The 19-year-old from the New York area is the founder of Swoop, a food delivery app now live in Lagos — and this week, he closed a $7.3 million seed round and landed a spot in the prestigious Thiel Fellowship.

From Geoguessr to Lagos

Niederhoffer’s path to Lagos began, improbably, with an online geography game. He grew interested in Africa while playing Geoguessr as a tween, and by 15, had launched a recruiting company focused on the labor market in Eswatini, a small landlocked country in southern Africa. He visited the country during school breaks.

Aubrey Niederhoffer

By the time he got to UC Berkeley, he had already shut the recruiting company down and was laying the groundwork for Swoop. After debuting the food delivery app in Eswatini the summer after his freshman year, he decided to drop out and pursue the business full-time.

That decision got a major endorsement. The Thiel Fellowship — founded by billionaire investor Peter Thiel in 2011 — offers young people $250,000 to skip or leave college and build new things.

Alumni include Figma co-founder and CEO Dylan Field and Ethereum co-creator Vitalik Buterin. Being named a fellow puts Niederhoffer in rare company, and gives him both capital and credibility to operate at a speed most startups can’t match.

Why Lagos, Why Now

In the fall of 2025, Niederhoffer relocated the business to Lagos. Using AI tools, his team rebuilt the entire codebase from scratch in preparation for an updated version of the app, which went live this month.

The choice of Lagos is deliberate. Nigeria is Africa’s most populous country and its largest economy, with a dense urban population hungry for digital services. Food delivery in particular has been growing fast across the continent, but Niederhoffer isn’t building a food delivery company. He’s building infrastructure.

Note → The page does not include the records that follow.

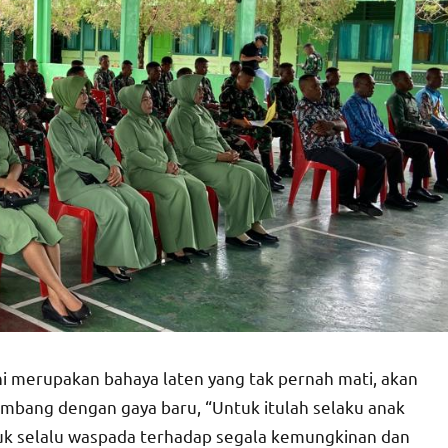
ini merupakan bahaya laten yang tak pernah mati, akan
mbang dengan gaya baru, “Untuk itulah selaku anak
ntuk selalu waspada terhadap segala kemungkinan dan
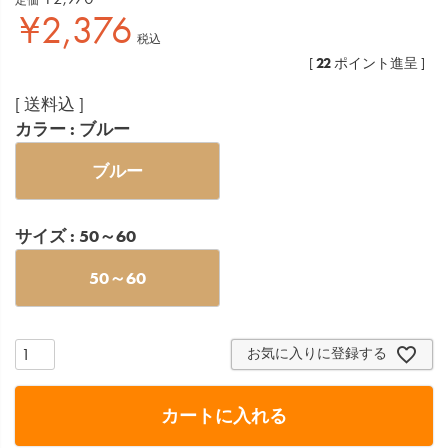
¥
2,376
税込
22
[
ポイント進呈 ]
送料込
カラー
ブルー
ブルー
サイズ
50～60
50～60
お気に入りに登録する
カートに入れる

Swoop’s backers include Long Journey, Variant, Version One, Dune Ventures, and Soma Capital — a cross-section of funds that suggests investors are buying the broader thesis, not just the delivery vertical.

The Super App Play

The term “super app” gets thrown around loosely in tech, but the model is proven. Niederhoffer draws direct inspiration from Asian markets, where platforms like Kaspi and WeChat have become the default layer for marketplace services, payments, and everyday life.

His ambition is to replicate that stack for African consumers — starting with food, then layering in payments and other services.

The underlying logic has real teeth. “In Africa, there’s no legacy banking infrastructure. You’re competing with other fintechs. Essentially, you’re not competing with credit cards,” Niederhoffer said. “Those are not popular, and there’s huge opportunity.”

Across much of the continent, traditional banking penetration is low, but mobile phone adoption is surging. The consumer financial layer is still up for grabs, and whoever builds the trusted daily interface has a shot at owning a massive slice of it. Swoop’s plan is to use food delivery as the wedge: get users to open the app daily, then give them reasons to stay.

The Hard Part Comes Next

The funding and fellowship are validation, but Swoop is still a very early-stage company navigating one of the world’s most complex operating environments. Lagos is a city of extreme logistics challenges — traffic, infrastructure gaps, and unpredictable weather all complicate last-mile delivery.

Niederhoffer acknowledged that Swoop has only operated in fair weather so far, leaving open how the service would hold up in a rainstorm. For now, the team is focused on onboarding restaurants and scaling up staff — the unglamorous blocking-and-tackling that determines whether a startup survives contact with reality.